Assessee misread lower rate of TDS in certificate u/s 197 allowed to submit Form 26A

ITAT allowed assessee to submit Form 26A before AO as he misunderstood lower rate of TDS in certificate u/s 197 and deducted short TDS

In a recent judgment, ITAT Mumbai has allowed assessee to submit Form 26A before AO as the assessee misunderstood the lower rate of TDS mentioned in certificate u/s 197 issued and deducted TDS inclusive of surcharge and cess.

ABCAUS Case Law Citation:
4839 (2025) (11) abcaus.in ITAT

In the instant case, the assessee had challenged the order passed by the CIT(A) /National Faceless Appeal Centre (NFAC) confirming order passed by the Assessing Officer (AO) for short deduction of tax at source (TDS) on payment made for purchase of property from non-resident Indian.

The appellant assessee purchased an immovable property situated in India from two non-resident Indians. Under the statutory mandate of Section 195 of the Income-tax Act, 1961 (“the Act”), the assessee was obliged to deduct tax at source from the payment made to the non-resident sellers.

In pursuance of the said obligation, the assessee approached the Assessing Officer for issuance of a certificate under Section 197 of the Act, seeking permission for deduction of tax at a lower rate. Though the assessee had requested for deduction of tax at the rate of 12.61% inclusive of surcharge and cess, the certificate so issued prescribed the rate of 12.61% excluding surcharge and cess.

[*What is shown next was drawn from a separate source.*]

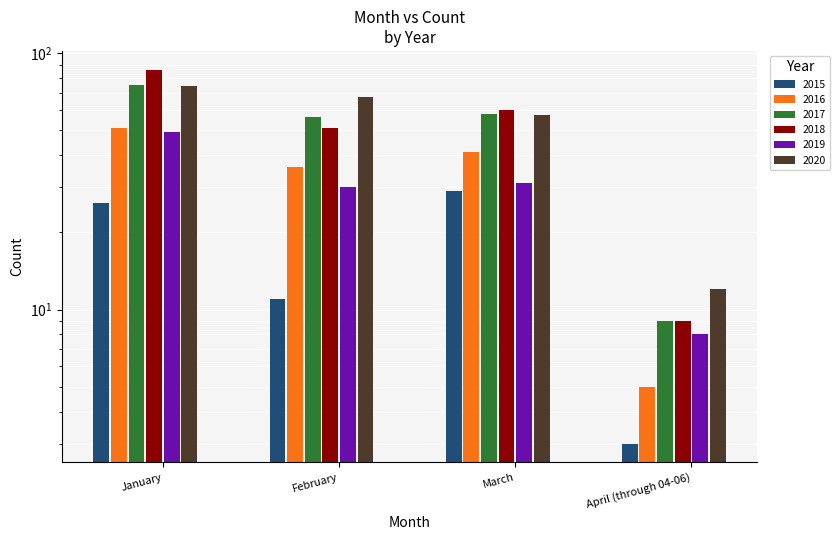

What is the total value across all series at January?

361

However, owing to a bona fide misunderstanding, the assessee deducted tax at 12.61% inclusive of surcharge and cess, thereby resulting in a short deduction corresponding to the omitted component of surcharge and cess.

Consequent to such short deduction, the Assessing Officer, upon processing the TDS statement under Section 200A of the Act, issued an intimation holding that the tax deducted was deficient and directed the assessee to remit the balance amount together with interest on the shortfall.

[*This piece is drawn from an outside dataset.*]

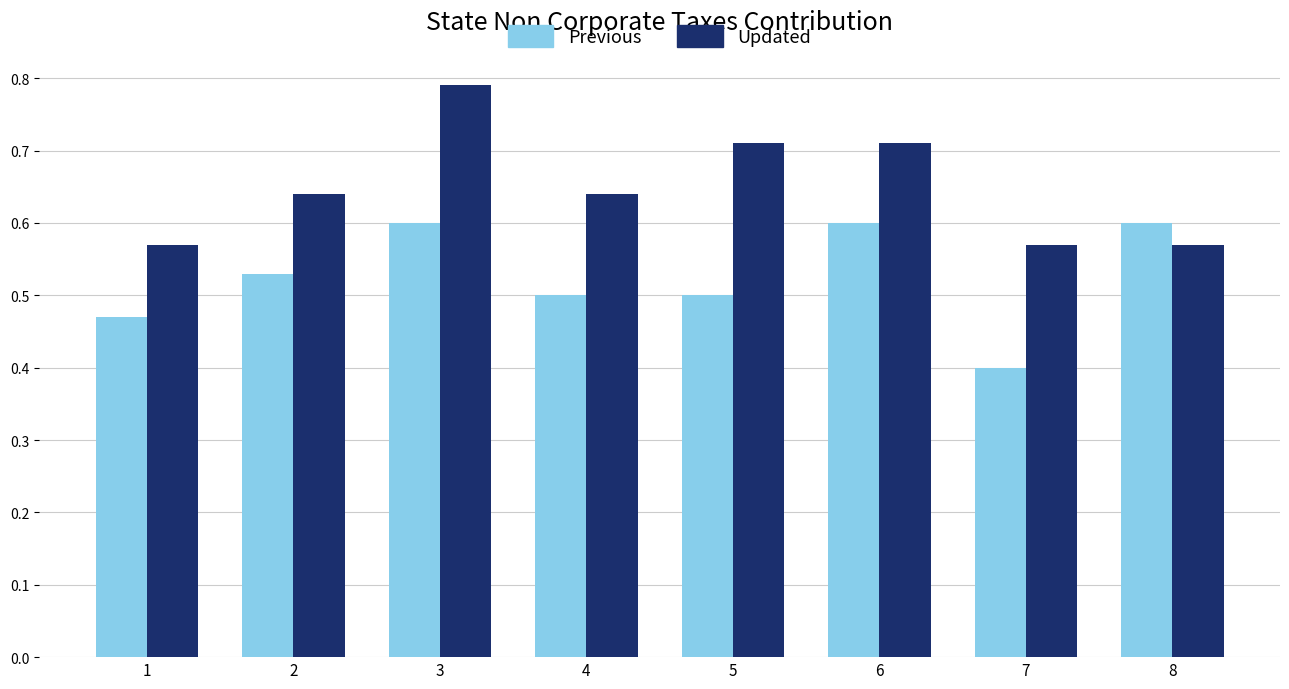

At which category does the chart reach its peak across all series?

3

Before CIT(A), the assessee inter alia raised an alternative plea that since the sellers had already discharged their capital gains tax liability in full, the assessee ought not to be treated as an assessee-in-default, placing reliance upon the judgment of the Hon’ble Supreme Court.

However, CIT(A), observed that as per the proviso to Section 201(1) of the Act, read with Rule 31ACB of the Income-tax Rules, 1962, an assessee seeking relief not to be treated as an assesee in default, is required to furnish a certificate in Form No. 26A duly verified by a chartered accountant. Since the assessee had not furnished such a certificate, the CIT(A) dismissed the appeal.

Before the Tribunal, the assessee appeared in person and submitted that he was now in possession of the requisite certificate in Form No. 26A duly certified by a chartered accountant in accordance with Rule 31ACB of the Income-tax Rules, 1962. It was pleaded that the matter may be restored to the file of the Assessing Officer for a fresh adjudication in light of the said certificate.

In view of the facts of the case and decision of the Hon’ble Supreme Court, the Tribunal opined that in order to advance the cause of substantial justice rather than defeat it on technicalities, it was just and proper to remit the matter to the file of the Assessing Officer and accordingly remitted the issue.

It was directed that the assessee shall furnish the original certificate in Form No. 26A before the Assessing Officer, who shall thereupon verify its authenticity and reconsider the issue afresh in accordance with law and upon granting due opportunity of being heard to the assessee.